◆ **Text to read**
-*-

# Combining Rear and Front Projection / any known issues?



## Celine (Feb 17, 2014)

We are working on a concept for a projection on a large conference stage, that would involve two rear projection screens for the slides and the live feed of the speakers and a front projection that is used for an wide screen opening show covering the whole 16-20 meters stage as well as a "background" animation that masks out the two rear projections during the talks. Does anyone have any experience with something like that?
We are wondering if if the light from the front projector projecting the background images during the talks could interfere with the power of the rear projected screens.


----------



## Footer (Feb 17, 2014)

Are you rear and front projecting on the same screens? Biggest issue that I can see is front projecting on a screen built for rear projection will not work all that well. Front projection screens are designed to reflect light... rear projection screens are designed to let light pass through. Two totally different things.


----------



## Celine (Feb 17, 2014)

Thank you Kyle for answering! 
The two smaller screens would be a part of the front projection only during the opening show, but we were looking into maybe getting Rosco's Twin White screen (that works for front as well as rear projection) or maybe just covering them during that time? During the talks there would be always rear projection on the two smaller screens but we hope to project a slightly animated environment around them from the front at all times. We can't avoid having these two screens, since the speakers need them, but would love to use the whole stage for a wide projection that is also mapped on some volumentric elements. it's would be sad to loose all that space and go with the other option: just using flat rear projections (maybe 3 larger screens), so we hope we can find a solution.

-*-

◆ **Written problem A**
Put the rows from the one containing "purple L-shape at" through the one containing "orange trapezoid at", both included, into a Markdown table with the columns Number and Line, leaving out any blank lines.

◆ **Exercise data**
-*-

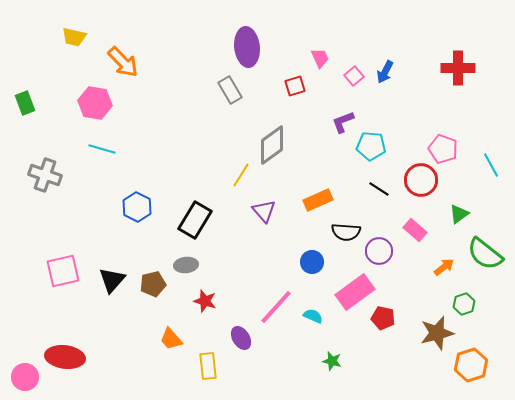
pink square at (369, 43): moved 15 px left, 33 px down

-*-

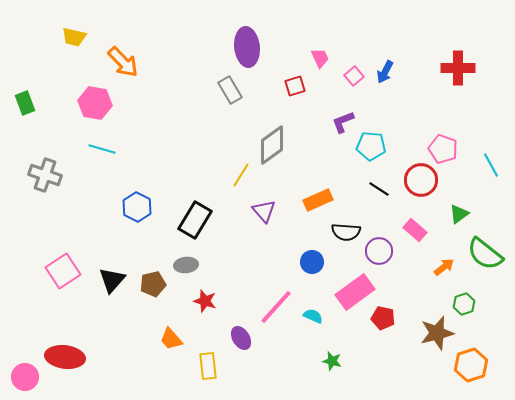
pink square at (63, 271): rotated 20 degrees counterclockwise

-*-

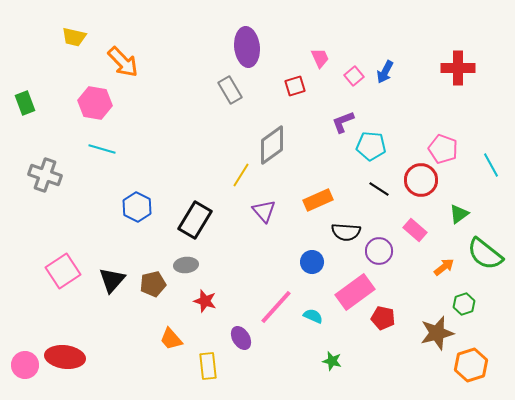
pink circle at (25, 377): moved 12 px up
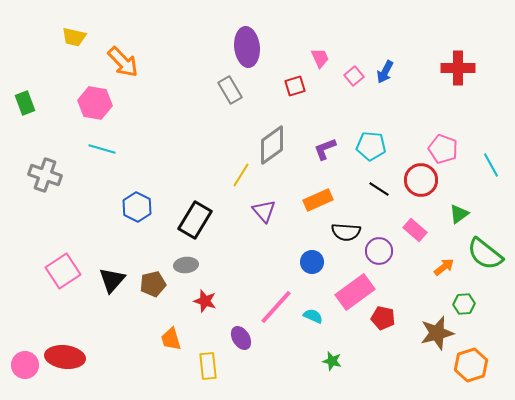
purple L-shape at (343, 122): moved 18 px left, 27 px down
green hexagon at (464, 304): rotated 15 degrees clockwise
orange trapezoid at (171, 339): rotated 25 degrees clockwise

-*-

◆ **Written problem B**
Answer these questions about the projection thread:
(i) How wide is the stage that the opening show would cover?
(ii) Which Rosco screen is named as working for both front and rear projection?
(iii) According to Footer, what are rear projection screens designed to do?

◆ **Written reply A**
| Number | Line |
|---|---|
| 1 | purple L-shape at (343, 122): moved 18 px left, 27 px down |
| 2 | green hexagon at (464, 304): rotated 15 degrees clockwise |
| 3 | orange trapezoid at (171, 339): rotated 25 degrees clockwise |

◆ **Written reply B**
(i) 16-20 meters.
(ii) The Twin White screen.
(iii) Let light pass through.